It’s a New Year, and the Christmas break is over. Time to hit the books with a vengeance. The problem is that SuzyQ and I are at loggerheads about what a full course-load should be and what the schedule of a junior in high school should look like. Apparently, we have very different notions about what should be expected of a high-achieving high school student. Whom do I blame for this dispute? Disney and Nickelodeon. I knew I should have pulled the plug on cable TV long ago, before SuzyQ became interested in “Hannah Montana,” “I Carly,” and other sitcoms that depict the lives of so-called “normal” teenagers.
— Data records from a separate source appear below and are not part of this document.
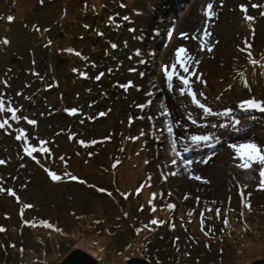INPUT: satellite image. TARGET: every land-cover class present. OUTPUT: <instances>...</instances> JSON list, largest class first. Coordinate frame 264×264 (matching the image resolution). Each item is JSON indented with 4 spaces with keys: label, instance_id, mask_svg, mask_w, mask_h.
I'll return each instance as SVG.
<instances>
[{
    "label": "rangeland",
    "instance_id": "1",
    "mask_svg": "<svg viewBox=\"0 0 264 264\" xmlns=\"http://www.w3.org/2000/svg\"><path fill=\"white\" fill-rule=\"evenodd\" d=\"M200 2L0 0V264L263 259L264 0Z\"/></svg>",
    "mask_w": 264,
    "mask_h": 264
},
{
    "label": "water",
    "instance_id": "2",
    "mask_svg": "<svg viewBox=\"0 0 264 264\" xmlns=\"http://www.w3.org/2000/svg\"><path fill=\"white\" fill-rule=\"evenodd\" d=\"M60 264H99L93 257L81 250L71 252ZM126 264H151L146 260L133 258ZM253 264H264V257L260 261H255Z\"/></svg>",
    "mask_w": 264,
    "mask_h": 264
},
{
    "label": "snow or ice",
    "instance_id": "3",
    "mask_svg": "<svg viewBox=\"0 0 264 264\" xmlns=\"http://www.w3.org/2000/svg\"><path fill=\"white\" fill-rule=\"evenodd\" d=\"M209 8H211V5H209ZM125 19H127V17H125ZM113 47H115V46H113ZM182 52H184V49H183V48H180V49H178V50L176 51L175 54H176L177 57H179L180 54H181ZM139 54H140V53L137 52V55H139ZM142 62H143V61H142ZM185 70H187V69H185ZM98 78H99V77H98ZM4 103H5L4 100L0 99V113H2V112L5 111ZM10 103H11V102H9V104H10ZM201 107H203V105H201ZM240 107H243V105H240ZM204 110H205V112H208V111H209L208 109H204ZM16 111H17V110L14 109V108H12V107H8V108H7V112L11 114V118H12L13 120H17V121H18L19 118H18L17 115H16ZM6 123H7V120H4L3 122H0V127H4V126L6 125ZM193 123H195V121H193ZM191 139H192L193 142H195V141H198V140H200V139L208 140L209 137H208V136H204V137L192 136ZM231 147L236 148V145H232ZM248 147H250V148L252 149L253 152H256V146H255V145H248ZM187 150H188V149L185 148V151H187ZM260 159H261L262 162H264V156H261ZM146 163H147V161H146ZM246 166H247V165H245V167H246ZM53 179H57V177L53 176ZM153 223H155V221H153Z\"/></svg>",
    "mask_w": 264,
    "mask_h": 264
},
{
    "label": "trees",
    "instance_id": "4",
    "mask_svg": "<svg viewBox=\"0 0 264 264\" xmlns=\"http://www.w3.org/2000/svg\"><path fill=\"white\" fill-rule=\"evenodd\" d=\"M81 21H82V19L81 18H79L78 17V15H74L73 16V20H68V21H65L66 22V26L65 27H67V23H69L70 24V26L73 24V22H80L81 23ZM64 22V23H65ZM126 22H128V19H127V21ZM98 38V37H97ZM262 64H264V63H262ZM247 67V66H246ZM263 68H264V65H263ZM245 71V70H244ZM3 74V73H2ZM247 73H245V72H242V73H239V75L238 76H235L234 78H235V84H229L228 86L231 88H229L228 90L232 93V94H235V95H240L241 97H242V95H243V93L245 92V86L247 85V83L248 82H245V75H246ZM233 89H235V90H233ZM230 93V94H231Z\"/></svg>",
    "mask_w": 264,
    "mask_h": 264
},
{
    "label": "bare ground",
    "instance_id": "5",
    "mask_svg": "<svg viewBox=\"0 0 264 264\" xmlns=\"http://www.w3.org/2000/svg\"><path fill=\"white\" fill-rule=\"evenodd\" d=\"M199 1H201L200 3H204L205 4V2L208 3V2H211L212 0H199ZM188 4L189 3H187L186 6L183 8V10H182V12H181V14L179 16L178 22L175 23L177 25L175 27L174 37H173V40H172V42H174V43H175V41L177 39V36L181 33V31L183 30V28L186 27V25L189 23V19H190V16H191V12H193L192 11V6L189 7L190 4L189 5ZM191 5H192V3H191ZM223 155H225V153H223Z\"/></svg>",
    "mask_w": 264,
    "mask_h": 264
}]
</instances>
She may be too old for them now, but those shows have already done their damage.
Once kids start watching TV programs about high school kids, their sense of what is normal becomes skewed. These shows, and others like them, follow teen characters throughout their typical days, which are filled with free time. Hannah Montana, international rock star, has time to hang out at the beach with her friends and never has homework. In “I Carly,” the main character attends school, but spends most of her time chatting with friends there; and if she has homework, it doesn’t keep her from starring in her self-produced internet program. Can you think of any TV shows that depict hard-working students? Certainly, this is nothing new. None of the characters on “The Brady Bunch,” “Family Ties,” or “The Cosby Show” sacrificed a social life for their schoolwork. Somehow, the kids in the world of TV shows are able to play sports, hold down jobs, and preside over school newspapers or Glee Clubs or Matheletes and still have time to hang out at the mall or spend hours on the phone.
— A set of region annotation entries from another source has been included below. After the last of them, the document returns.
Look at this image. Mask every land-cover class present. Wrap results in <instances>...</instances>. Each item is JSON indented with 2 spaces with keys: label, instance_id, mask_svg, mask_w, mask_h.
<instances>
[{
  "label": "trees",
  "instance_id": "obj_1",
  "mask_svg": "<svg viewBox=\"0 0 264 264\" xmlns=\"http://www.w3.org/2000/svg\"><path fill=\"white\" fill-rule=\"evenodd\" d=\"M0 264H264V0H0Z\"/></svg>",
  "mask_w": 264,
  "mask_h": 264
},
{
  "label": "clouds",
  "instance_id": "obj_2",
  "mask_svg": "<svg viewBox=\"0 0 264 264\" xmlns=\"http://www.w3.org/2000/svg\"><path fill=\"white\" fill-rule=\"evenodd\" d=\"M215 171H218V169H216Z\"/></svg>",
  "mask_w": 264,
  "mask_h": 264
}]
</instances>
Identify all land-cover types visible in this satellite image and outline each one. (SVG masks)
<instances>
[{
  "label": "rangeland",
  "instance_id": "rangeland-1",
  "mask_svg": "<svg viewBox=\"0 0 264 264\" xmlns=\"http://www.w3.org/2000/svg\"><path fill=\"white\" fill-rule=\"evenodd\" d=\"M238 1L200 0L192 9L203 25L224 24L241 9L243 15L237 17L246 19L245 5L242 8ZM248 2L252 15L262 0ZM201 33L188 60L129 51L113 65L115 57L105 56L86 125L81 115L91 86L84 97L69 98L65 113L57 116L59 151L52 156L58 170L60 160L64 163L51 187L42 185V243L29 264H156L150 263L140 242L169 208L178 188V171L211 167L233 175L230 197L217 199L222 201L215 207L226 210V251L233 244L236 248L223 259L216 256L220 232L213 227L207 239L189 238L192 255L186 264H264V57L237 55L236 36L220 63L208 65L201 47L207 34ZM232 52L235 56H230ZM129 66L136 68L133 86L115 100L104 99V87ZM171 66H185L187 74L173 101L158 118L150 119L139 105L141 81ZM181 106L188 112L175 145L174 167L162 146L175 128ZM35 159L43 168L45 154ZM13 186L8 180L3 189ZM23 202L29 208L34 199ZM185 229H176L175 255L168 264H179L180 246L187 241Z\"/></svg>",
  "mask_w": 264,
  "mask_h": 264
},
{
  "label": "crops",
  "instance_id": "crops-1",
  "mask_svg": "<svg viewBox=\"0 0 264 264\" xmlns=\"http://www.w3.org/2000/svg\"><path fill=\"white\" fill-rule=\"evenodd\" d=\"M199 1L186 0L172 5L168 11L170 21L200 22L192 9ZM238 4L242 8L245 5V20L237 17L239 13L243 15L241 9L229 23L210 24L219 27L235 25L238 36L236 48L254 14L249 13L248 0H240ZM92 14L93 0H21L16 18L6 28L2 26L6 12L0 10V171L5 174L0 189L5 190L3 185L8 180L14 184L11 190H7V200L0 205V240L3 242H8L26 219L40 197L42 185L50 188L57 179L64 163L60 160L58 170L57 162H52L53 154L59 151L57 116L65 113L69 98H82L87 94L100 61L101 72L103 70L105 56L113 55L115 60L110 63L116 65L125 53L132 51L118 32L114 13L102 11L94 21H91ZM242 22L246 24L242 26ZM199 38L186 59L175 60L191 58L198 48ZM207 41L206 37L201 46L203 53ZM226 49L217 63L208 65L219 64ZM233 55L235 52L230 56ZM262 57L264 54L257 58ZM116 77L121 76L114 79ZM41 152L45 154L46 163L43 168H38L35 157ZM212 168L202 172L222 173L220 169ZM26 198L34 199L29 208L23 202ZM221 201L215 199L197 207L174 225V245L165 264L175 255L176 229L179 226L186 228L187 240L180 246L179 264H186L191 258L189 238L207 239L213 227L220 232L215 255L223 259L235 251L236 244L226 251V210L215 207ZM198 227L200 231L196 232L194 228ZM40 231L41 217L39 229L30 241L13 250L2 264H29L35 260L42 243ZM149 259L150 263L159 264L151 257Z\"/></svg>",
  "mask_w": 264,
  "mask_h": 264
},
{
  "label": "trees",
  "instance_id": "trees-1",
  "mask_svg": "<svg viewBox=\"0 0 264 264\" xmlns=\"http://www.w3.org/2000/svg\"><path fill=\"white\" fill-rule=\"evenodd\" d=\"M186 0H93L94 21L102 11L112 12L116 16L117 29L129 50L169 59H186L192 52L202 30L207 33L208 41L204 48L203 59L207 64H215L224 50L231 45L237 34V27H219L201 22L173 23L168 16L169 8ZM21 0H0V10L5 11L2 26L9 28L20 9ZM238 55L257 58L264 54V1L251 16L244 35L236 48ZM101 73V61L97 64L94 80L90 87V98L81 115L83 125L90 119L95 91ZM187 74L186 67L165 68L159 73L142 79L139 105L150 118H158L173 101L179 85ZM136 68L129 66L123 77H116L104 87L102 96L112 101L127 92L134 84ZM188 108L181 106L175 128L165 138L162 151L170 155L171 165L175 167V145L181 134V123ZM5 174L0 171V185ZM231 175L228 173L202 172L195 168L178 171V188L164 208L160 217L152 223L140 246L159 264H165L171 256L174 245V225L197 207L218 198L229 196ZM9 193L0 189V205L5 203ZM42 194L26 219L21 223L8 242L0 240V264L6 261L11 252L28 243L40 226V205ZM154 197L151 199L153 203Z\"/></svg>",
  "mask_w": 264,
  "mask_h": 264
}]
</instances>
So naturally, SuzyQ feels that she is the only tortured high school soul on earth who has no free time. Her logic is that, especially since she’s homeschooled, she should have waaay more time to read, hang out with friends, learn to cook, or do crafts. Let’s ignore for a moment the fact that she has never enjoyed crafts or expressed an interest in cooking. She may be doing her correspondence school work at home, but she’s taking 6 classes, including a few AP courses, physics, and pre-calculus. No matter how you slice it, those classes come with hours of work: problems to work, novels to read, and essays to write. Add to that her extracurriculars–chorus, karate, youth group, and music lessons–and you run out of hours in the day. They even bleed into the weekends. Oh, and don’t forget the SAT prep and driving school.
Back in the dark ages when I was her age, I spent my junior and senior years of high school meeting myself coming and going. I never took AP classes, but I still had plenty of homework. After school, I had chorus or newspaper or honor society. I had church choir rehearsals some evenings. Then there were chores to do. I’ve tried to explain all of this to SuzyQ. I’ve told her that my friends were just as busy as I was, so we didn’t really “hang out” except in homeroom or waiting for the bus or during one of our shared extracurriculars. Lunch periods were usually spent finishing up homework or studying for the test next period. We talked on the phone, but a lot of that was about the calculus or physics problems that we couldn’t figure out.
I’m fairly certain SuzyQ’s non-homeschooled friends are just as swamped as she is. Yes, they get a change of scenery by leaving home to sit in classrooms every day. And they squeeze in a football game or a dance every now and then. But they are definitely not killing time at the mall every weekend or watching hours of TV.
No, it’s not her fault that she has to compete with some of the largest numbers of students ever applying to colleges. And she’s not responsible for the Great Recession, which means that scholarship money will be scarcer than ever. Yet the fantasy of what the high school years are “supposed” to be like continues.